Instrução da tarefa:
Transcreva sem nenhuma alteração a parte do relato sobre sair do armário que vai de "Hoje me considero" até "para eles contando.".

Passei o resto da tarde mal por ter tirado minha melhor amiga do armário. Por mais que tivesse sido um acidente, eu sabia que era errado. Também me sentia um covarde porque eu joguei a menina pra fora, mas continuei dentro. De volta em casa, expliquei pros meus pais o que eu queria dizer após o jantar: “Esse casamento é difícil de acontecer porque nós dois somos bi”. Eles ficaram em silêncio. Era a minha vez de lavar a louça, então só dei as costas para eles e comecei a molhar os pratos. Eles foram pra seus quartos e nunca mais falamos sobre isso.

A treta é que quando uma pessoa LGBT sai do armário para sua família, sua família por sua vez é colocada dentro de outro armário. É a vez dela ter a coragem de sair. É uma jornada longa e, pelo menos no início, solitária. Se demorou pra pessoa LGBT se aceitar, vai demorar pra família também. Eu percebi a jornada de minha mãe porque aos poucos ela começou a soltar “quando eu tiver uma nora… ou genro…” — depois de um tempo ela passou a só falar em “genro”. Começou a perguntar se meus amigos também eram homo/biafetivos. Soube que ela tinha saído completamente do armário quando me contou que estava conversando com alguém na academia e o assunto chegou em mim e teria dito com muita naturalidade, sem nem pensar: “Pedro até hoje não trouxe um namorado para casa.” Fiquei feliz por ela.

Hoje me considero gay, amanhã só os deuses sabem. Mas não fiz questão de corrigir a informação pros meus pais.

A verdade é que pessoas LGBT vão ter que passar o resto de suas vidas saindo do armário porque a sociedade sempre assume que todo mundo é hetero-cis. Mas estou aqui para dizer que com o tempo vai ficando mais fácil. Ainda mais quando você é feliz com sua sexualidade/afetividade e não a esconde.

A primeira vez que saí do armário foi para meus amigos da faculdade, quando eu estudava cinema. Me senti confortável porque já sabia que nem todos eram héteros. Estávamos conversando sobre Game of Thrones, qual ator ou atriz achávamos atraente. Eu só citava os homens: Jon Snow, Ramsay Snow, Theon Greyjoy… Achei injusto meus amigos de faculdade saberem antes dos de infância, então naquele dia mandei mensagem para eles contando.

Na verdade, acho ridículo ter que ficar contando. Você não vê hetero-cis ter que sentar com seus pais e discutir sua sexualidade-afetividade ou seu gênero. Por que com pessoas LGBT é diferente? Então procuro maneiras de casualmente passar a informação e não transformar isso em um grande evento.

Dados para análise:
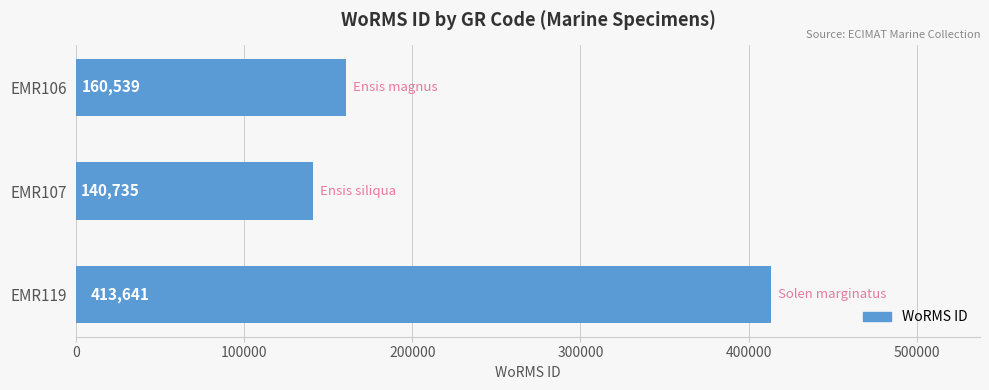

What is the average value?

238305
* * *
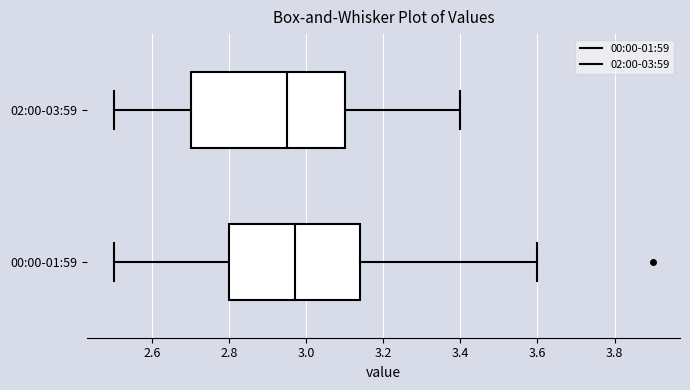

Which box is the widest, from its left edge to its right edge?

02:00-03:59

Resposta escrita:
Hoje me considero gay, amanhã só os deuses sabem. Mas não fiz questão de corrigir a informação pros meus pais.

A verdade é que pessoas LGBT vão ter que passar o resto de suas vidas saindo do armário porque a sociedade sempre assume que todo mundo é hetero-cis. Mas estou aqui para dizer que com o tempo vai ficando mais fácil. Ainda mais quando você é feliz com sua sexualidade/afetividade e não a esconde.

A primeira vez que saí do armário foi para meus amigos da faculdade, quando eu estudava cinema. Me senti confortável porque já sabia que nem todos eram héteros. Estávamos conversando sobre Game of Thrones, qual ator ou atriz achávamos atraente. Eu só citava os homens: Jon Snow, Ramsay Snow, Theon Greyjoy… Achei injusto meus amigos de faculdade saberem antes dos de infância, então naquele dia mandei mensagem para eles contando.